(Stored items)
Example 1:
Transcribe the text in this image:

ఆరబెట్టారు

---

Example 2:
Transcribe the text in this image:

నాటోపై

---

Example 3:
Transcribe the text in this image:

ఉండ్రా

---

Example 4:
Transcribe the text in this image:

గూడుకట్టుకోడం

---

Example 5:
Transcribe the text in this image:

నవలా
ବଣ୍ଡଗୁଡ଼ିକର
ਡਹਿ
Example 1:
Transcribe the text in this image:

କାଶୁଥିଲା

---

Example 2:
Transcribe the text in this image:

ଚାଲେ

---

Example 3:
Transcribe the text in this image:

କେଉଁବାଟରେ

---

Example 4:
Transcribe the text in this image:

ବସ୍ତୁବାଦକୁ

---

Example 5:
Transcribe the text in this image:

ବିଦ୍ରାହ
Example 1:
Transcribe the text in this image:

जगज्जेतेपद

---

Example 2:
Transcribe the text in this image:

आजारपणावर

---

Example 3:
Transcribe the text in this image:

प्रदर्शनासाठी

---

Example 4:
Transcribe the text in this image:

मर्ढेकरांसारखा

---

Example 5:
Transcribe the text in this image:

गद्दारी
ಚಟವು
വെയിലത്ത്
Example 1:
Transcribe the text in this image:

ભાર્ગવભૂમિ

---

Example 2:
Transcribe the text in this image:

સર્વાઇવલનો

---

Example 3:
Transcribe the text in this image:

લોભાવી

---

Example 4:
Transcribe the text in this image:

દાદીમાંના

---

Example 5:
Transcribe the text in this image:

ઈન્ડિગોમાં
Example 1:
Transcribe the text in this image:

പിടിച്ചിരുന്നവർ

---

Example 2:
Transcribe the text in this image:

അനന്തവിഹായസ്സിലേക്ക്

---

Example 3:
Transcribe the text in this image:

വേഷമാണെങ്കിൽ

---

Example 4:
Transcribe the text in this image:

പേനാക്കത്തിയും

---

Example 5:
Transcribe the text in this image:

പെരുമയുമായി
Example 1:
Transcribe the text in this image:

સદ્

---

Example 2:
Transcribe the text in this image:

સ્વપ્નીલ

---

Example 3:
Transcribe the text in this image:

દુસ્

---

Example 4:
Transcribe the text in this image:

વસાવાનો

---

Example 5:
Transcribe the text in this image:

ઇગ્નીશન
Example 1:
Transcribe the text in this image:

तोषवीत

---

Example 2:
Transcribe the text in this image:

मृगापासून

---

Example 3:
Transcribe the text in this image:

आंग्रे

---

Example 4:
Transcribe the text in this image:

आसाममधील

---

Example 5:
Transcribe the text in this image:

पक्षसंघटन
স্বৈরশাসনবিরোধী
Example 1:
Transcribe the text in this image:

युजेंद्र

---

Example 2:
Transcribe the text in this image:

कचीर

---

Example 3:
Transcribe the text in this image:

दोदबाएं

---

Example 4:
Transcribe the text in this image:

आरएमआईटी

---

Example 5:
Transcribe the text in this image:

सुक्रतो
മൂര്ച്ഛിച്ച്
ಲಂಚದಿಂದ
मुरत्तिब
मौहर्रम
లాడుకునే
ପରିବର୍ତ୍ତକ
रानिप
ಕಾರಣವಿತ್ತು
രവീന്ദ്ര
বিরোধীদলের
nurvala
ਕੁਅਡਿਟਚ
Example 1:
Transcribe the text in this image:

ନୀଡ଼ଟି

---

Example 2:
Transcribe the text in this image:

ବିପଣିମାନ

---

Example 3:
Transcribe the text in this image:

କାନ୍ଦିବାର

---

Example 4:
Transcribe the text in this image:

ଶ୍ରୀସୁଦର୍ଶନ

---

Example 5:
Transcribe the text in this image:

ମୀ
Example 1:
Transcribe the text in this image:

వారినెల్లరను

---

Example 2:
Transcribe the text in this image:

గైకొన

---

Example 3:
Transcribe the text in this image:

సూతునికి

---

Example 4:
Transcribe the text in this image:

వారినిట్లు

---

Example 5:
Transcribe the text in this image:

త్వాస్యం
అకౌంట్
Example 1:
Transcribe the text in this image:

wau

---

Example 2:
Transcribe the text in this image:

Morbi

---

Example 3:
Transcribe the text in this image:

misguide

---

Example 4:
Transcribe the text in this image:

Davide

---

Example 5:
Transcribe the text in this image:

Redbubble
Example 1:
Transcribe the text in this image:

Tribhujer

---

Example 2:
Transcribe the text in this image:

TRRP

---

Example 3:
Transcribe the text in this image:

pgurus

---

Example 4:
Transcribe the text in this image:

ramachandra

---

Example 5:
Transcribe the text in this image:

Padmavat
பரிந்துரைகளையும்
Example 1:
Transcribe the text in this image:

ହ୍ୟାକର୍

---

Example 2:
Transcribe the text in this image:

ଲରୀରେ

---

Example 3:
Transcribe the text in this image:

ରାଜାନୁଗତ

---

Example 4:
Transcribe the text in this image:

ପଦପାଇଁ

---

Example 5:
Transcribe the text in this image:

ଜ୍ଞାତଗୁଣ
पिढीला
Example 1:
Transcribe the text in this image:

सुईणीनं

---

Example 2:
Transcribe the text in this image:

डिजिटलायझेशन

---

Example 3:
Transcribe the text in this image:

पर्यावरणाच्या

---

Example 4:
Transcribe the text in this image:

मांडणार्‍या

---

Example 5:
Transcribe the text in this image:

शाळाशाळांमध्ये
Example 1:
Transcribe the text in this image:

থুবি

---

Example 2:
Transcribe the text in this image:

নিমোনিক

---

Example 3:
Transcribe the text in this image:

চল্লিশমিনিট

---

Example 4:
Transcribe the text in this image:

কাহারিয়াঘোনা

§ **Task**
If a line appears above, it belongs in your answer, printed exactly.

§ **Output for this exercise**
Example 1:
Transcribe the text in this image:

ఆరబెట్టారు

---

Example 2:
Transcribe the text in this image:

నాటోపై

---

Example 3:
Transcribe the text in this image:

ఉండ్రా

---

Example 4:
Transcribe the text in this image:

గూడుకట్టుకోడం

---

Example 5:
Transcribe the text in this image:

నవలా
ବଣ୍ଡଗୁଡ଼ିକର
ਡਹਿ
Example 1:
Transcribe the text in this image:

କାଶୁଥିଲା

---

Example 2:
Transcribe the text in this image:

ଚାଲେ

---

Example 3:
Transcribe the text in this image:

କେଉଁବାଟରେ

---

Example 4:
Transcribe the text in this image:

ବସ୍ତୁବାଦକୁ

---

Example 5:
Transcribe the text in this image:

ବିଦ୍ରାହ
Example 1:
Transcribe the text in this image:

जगज्जेतेपद

---

Example 2:
Transcribe the text in this image:

आजारपणावर

---

Example 3:
Transcribe the text in this image:

प्रदर्शनासाठी

---

Example 4:
Transcribe the text in this image:

मर्ढेकरांसारखा

---

Example 5:
Transcribe the text in this image:

गद्दारी
ಚಟವು
വെയിലത്ത്
Example 1:
Transcribe the text in this image:

ભાર્ગવભૂમિ

---

Example 2:
Transcribe the text in this image:

સર્વાઇવલનો

---

Example 3:
Transcribe the text in this image:

લોભાવી

---

Example 4:
Transcribe the text in this image:

દાદીમાંના

---

Example 5:
Transcribe the text in this image:

ઈન્ડિગોમાં
Example 1:
Transcribe the text in this image:

പിടിച്ചിരുന്നവർ

---

Example 2:
Transcribe the text in this image:

അനന്തവിഹായസ്സിലേക്ക്

---

Example 3:
Transcribe the text in this image:

വേഷമാണെങ്കിൽ

---

Example 4:
Transcribe the text in this image:

പേനാക്കത്തിയും

---

Example 5:
Transcribe the text in this image:

പെരുമയുമായി
Example 1:
Transcribe the text in this image:

સદ્

---

Example 2:
Transcribe the text in this image:

સ્વપ્નીલ

---

Example 3:
Transcribe the text in this image:

દુસ્

---

Example 4:
Transcribe the text in this image:

વસાવાનો

---

Example 5:
Transcribe the text in this image:

ઇગ્નીશન
Example 1:
Transcribe the text in this image:

तोषवीत

---

Example 2:
Transcribe the text in this image:

मृगापासून

---

Example 3:
Transcribe the text in this image:

आंग्रे

---

Example 4:
Transcribe the text in this image:

आसाममधील

---

Example 5:
Transcribe the text in this image:

पक्षसंघटन
স্বৈরশাসনবিরোধী
Example 1:
Transcribe the text in this image:

युजेंद्र

---

Example 2:
Transcribe the text in this image:

कचीर

---

Example 3:
Transcribe the text in this image:

दोदबाएं

---

Example 4:
Transcribe the text in this image:

आरएमआईटी

---

Example 5:
Transcribe the text in this image:

सुक्रतो
മൂര്ച്ഛിച്ച്
ಲಂಚದಿಂದ
मुरत्तिब
मौहर्रम
లాడుకునే
ପରିବର୍ତ୍ତକ
रानिप
ಕಾರಣವಿತ್ತು
രവീന്ദ്ര
বিরোধীদলের
nurvala
ਕੁਅਡਿਟਚ
Example 1:
Transcribe the text in this image:

ନୀଡ଼ଟି

---

Example 2:
Transcribe the text in this image:

ବିପଣିମାନ

---

Example 3:
Transcribe the text in this image:

କାନ୍ଦିବାର

---

Example 4:
Transcribe the text in this image:

ଶ୍ରୀସୁଦର୍ଶନ

---

Example 5:
Transcribe the text in this image:

ମୀ
Example 1:
Transcribe the text in this image:

వారినెల్లరను

---

Example 2:
Transcribe the text in this image:

గైకొన

---

Example 3:
Transcribe the text in this image:

సూతునికి

---

Example 4:
Transcribe the text in this image:

వారినిట్లు

---

Example 5:
Transcribe the text in this image:

త్వాస్యం
అకౌంట్
Example 1:
Transcribe the text in this image:

wau

---

Example 2:
Transcribe the text in this image:

Morbi

---

Example 3:
Transcribe the text in this image:

misguide

---

Example 4:
Transcribe the text in this image:

Davide

---

Example 5:
Transcribe the text in this image:

Redbubble
Example 1:
Transcribe the text in this image:

Tribhujer

---

Example 2:
Transcribe the text in this image:

TRRP

---

Example 3:
Transcribe the text in this image:

pgurus

---

Example 4:
Transcribe the text in this image:

ramachandra

---

Example 5:
Transcribe the text in this image:

Padmavat
பரிந்துரைகளையும்
Example 1:
Transcribe the text in this image:

ହ୍ୟାକର୍

---

Example 2:
Transcribe the text in this image:

ଲରୀରେ

---

Example 3:
Transcribe the text in this image:

ରାଜାନୁଗତ

---

Example 4:
Transcribe the text in this image:

ପଦପାଇଁ

---

Example 5:
Transcribe the text in this image:

ଜ୍ଞାତଗୁଣ
पिढीला
Example 1:
Transcribe the text in this image:

सुईणीनं

---

Example 2:
Transcribe the text in this image:

डिजिटलायझेशन

---

Example 3:
Transcribe the text in this image:

पर्यावरणाच्या

---

Example 4:
Transcribe the text in this image:

मांडणार्‍या

---

Example 5:
Transcribe the text in this image:

शाळाशाळांमध्ये
Example 1:
Transcribe the text in this image:

থুবি

---

Example 2:
Transcribe the text in this image:

নিমোনিক

---

Example 3:
Transcribe the text in this image:

চল্লিশমিনিট

---

Example 4:
Transcribe the text in this image:

কাহারিয়াঘোনা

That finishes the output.